Il y a différentes façons de détruire un peuple. On peut de façon programmée l’éliminer physiquement. Mais on peut aussi détruire sa mémoire, qui est sa raison d’être, et pour cela s’en prendre à ses enfants, seule promesse pourtant pour lui de subsister dans le futur. C’est ce que fait actuellement en Ukraine Vladimir Poutine, qui n’en est pas à un génocide ou un crime contre l’humanité près.
Il a programmé des déportations d’enfants ukrainiens en Russie, afin qu’ils y soient « adoptés », en fait russisés. À ce jour, environ 16000 enfants ont été déplacés, pris dans des orphelinats ou dans des centres sociaux où ils étaient placés. Un décret du Kremlin du mois de mai 2022 officialise tout à fait ouvertement la chose, et c’est une première mondiale. Jusque là en effet il y avait bien eu dans tel ou tel pays des enlèvements ou vols d’enfants, mais la chose était cachée, et personne ne s’en vantait. Le décret en question stipule même que ces enfants peuvent changer de nom à volonté. Évidemment « reprogrammés » et endoctrinés à la sauce russe, ils ne seront plus ukrainiens, mais totalement russes, jusque dans le nom qu’ils porteront.
Ce qui fait une personne, c’est sa mémoire.

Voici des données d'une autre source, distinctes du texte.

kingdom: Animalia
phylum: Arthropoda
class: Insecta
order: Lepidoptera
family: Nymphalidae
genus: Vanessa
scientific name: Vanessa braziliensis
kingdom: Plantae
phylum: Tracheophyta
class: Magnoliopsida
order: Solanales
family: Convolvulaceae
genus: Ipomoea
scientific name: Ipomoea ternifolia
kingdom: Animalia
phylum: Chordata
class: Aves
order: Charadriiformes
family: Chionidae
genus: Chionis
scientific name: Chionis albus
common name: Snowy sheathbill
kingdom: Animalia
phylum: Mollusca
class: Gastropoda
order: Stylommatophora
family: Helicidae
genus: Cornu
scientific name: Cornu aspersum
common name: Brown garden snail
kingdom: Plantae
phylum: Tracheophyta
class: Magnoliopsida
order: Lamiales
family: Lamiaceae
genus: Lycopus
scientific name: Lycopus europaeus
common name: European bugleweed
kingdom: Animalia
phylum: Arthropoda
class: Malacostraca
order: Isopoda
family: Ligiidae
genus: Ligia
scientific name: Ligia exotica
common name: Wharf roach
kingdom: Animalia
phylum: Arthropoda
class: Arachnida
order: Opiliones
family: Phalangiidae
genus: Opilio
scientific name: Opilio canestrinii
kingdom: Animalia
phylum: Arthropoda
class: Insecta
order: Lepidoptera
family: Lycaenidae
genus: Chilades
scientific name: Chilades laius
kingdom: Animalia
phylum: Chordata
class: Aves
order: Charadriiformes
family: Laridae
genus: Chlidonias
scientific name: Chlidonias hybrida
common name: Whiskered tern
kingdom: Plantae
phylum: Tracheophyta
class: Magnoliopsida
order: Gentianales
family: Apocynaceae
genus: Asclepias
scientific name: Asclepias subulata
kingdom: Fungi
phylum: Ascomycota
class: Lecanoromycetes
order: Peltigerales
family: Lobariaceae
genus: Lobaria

Toucher au nom, qui en est le dépositaire, comme à la mémoire de traditions héritées depuis la naissance et qui expriment toute la culture d’un pays, est évidemment tuer une nation, et donc, littéralement, un génocide. Déjà en Union Soviétique Staline, obsédé par la sûreté de ses frontières, avait ordonné des déportations en masse de populations. Maintenant Vladimir Poutine a beau jeu de dire que l’Ukraine est elle-même russe, et aussi que sa mesure est humanitaire, car il veut en « dénazifier » les enfants ! Mais, hors le peuple russe déjà endoctriné, qui se laissera prendre à cette rhétorique ?
Le tyran russe, qui semble maintenant devenir religieux (à moins que ce ne soit que par opportunisme) devrait méditer la phrase évangélique : « Quiconque entraîne la chute d’un seul de ces petits qui croient, il vaut mieux pour lui qu’on lui attache au cou une grosse meule, et qu’on le jette à la mer. » (Marc 9/42) Je me suis longtemps demandé aussi ce que signifiait, dans ce même Évangile, le péché contre l’Esprit, le seul qui ne puisse être pardonné (Marc 3/29). Eh bien, il me semble que l’ogre du Kremlin dévoreur d’enfants, assassin de leurs petites âmes, est bien justiciable de ce péché irrémissible.